The lucky gimp, part 2 (why my disability was a good thing)

If there were a sliding scale of misfortune it would show that amongst my compatriots with disabilities, I am on the luckier side. I walk somewhat stiffly with a cane. It's a look that the TV character House made cool for a while.

Compared to others I have known, (people with no use of their arms or legs, people who have no arms or legs, people who can't speak, etc.) many would be happy to limp a mile in my shoes.

Since sports weren't the best fit for me, most of the joy in my life came from things that I did with my mind. I played music and bonded with musicians. I wrote poetry and made my living as a writer.

Equal parts psychology, art, philosophy and family, I have to admit my column is a quirky one. The idea from the start was simple: Newspapers are filled with bad news. Why not write about the things people do to make themselves happy?

When The Joy of Life was picked up by 27 newspapers I discovered that I was not alone in my desire for good news.

I made it a point to learn along with readers each week.

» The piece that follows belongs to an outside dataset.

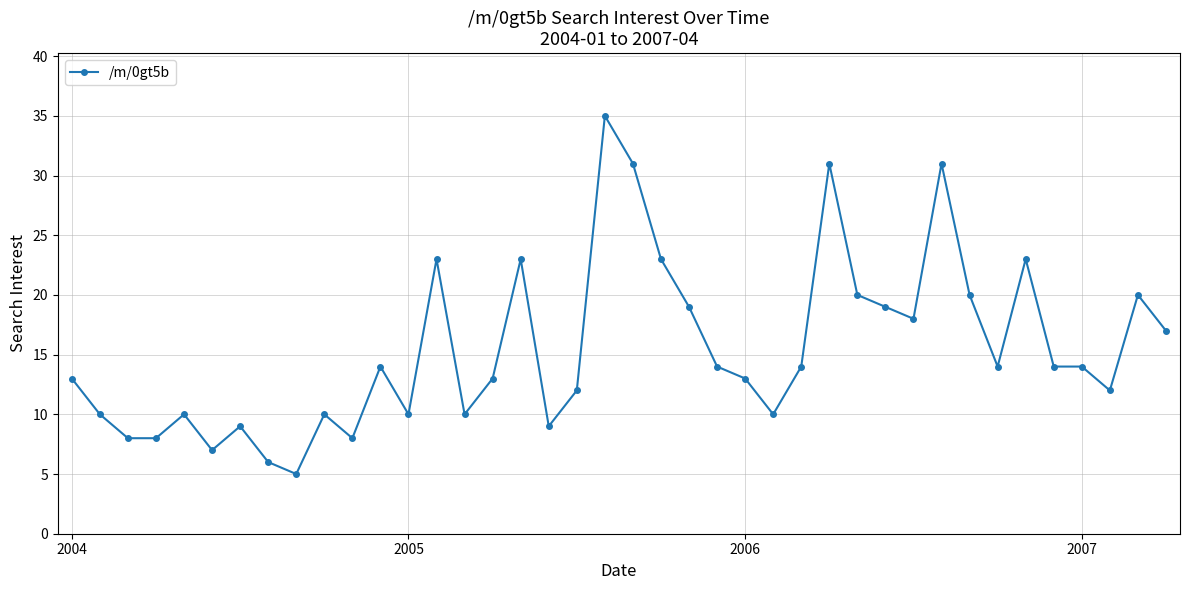

What is the difference between the maximum and minimum values?

30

Columns came from experiments, like dialing random phone numbers to connect with strangers, or conversations with celebrities, friends and family that showed the bonds between us all.

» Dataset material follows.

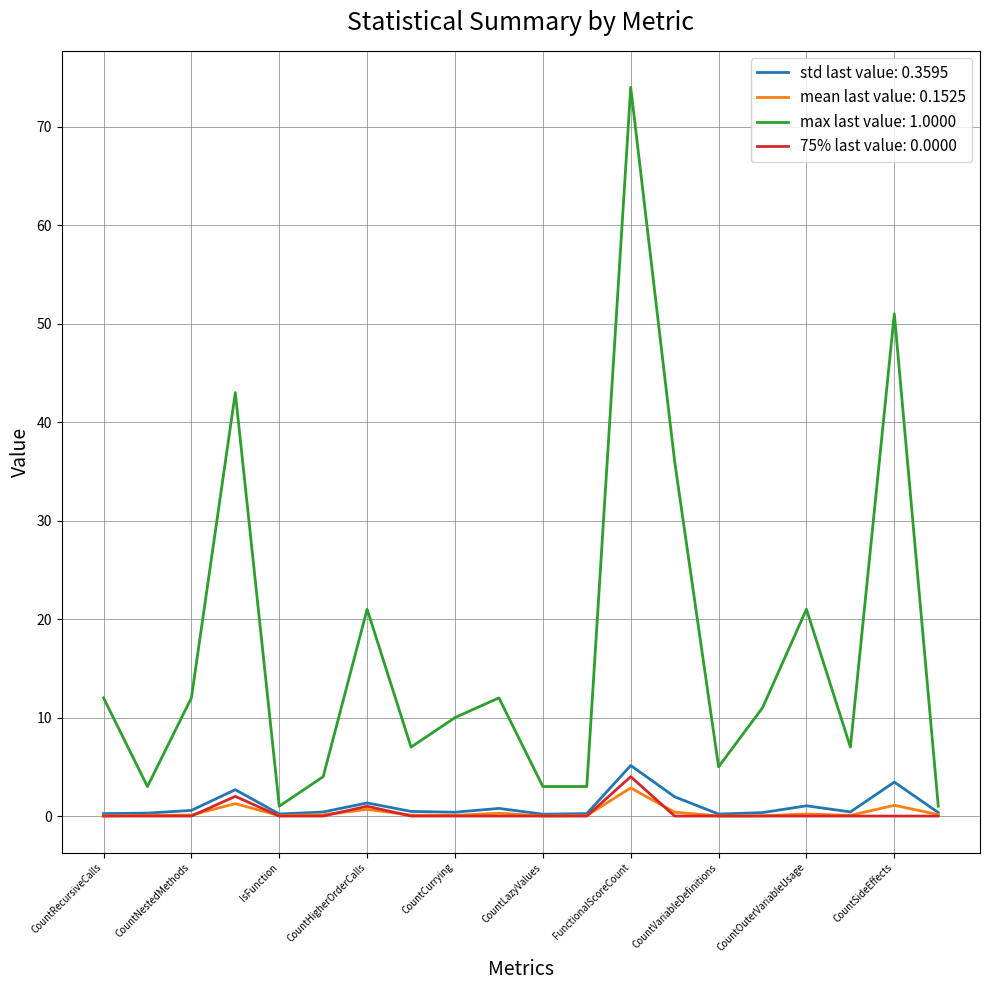

Which series has the largest range (max minus min)?

max last value: 1.0000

Interviewees seemed to enjoy it as well. People like Bill Cosby, Steve Martin and Daryl Hall did their best to come along for the ride as we explored life’s more meaningful moments.

The first column ran seven years ago, right before Christmas. Thank you for reading along and exploring with me.

I am not done yet. But I want to let you know how much writing for you has meant to me. It has given me a deep sense of pride, and I count it as one of the many ways in which I am lucky.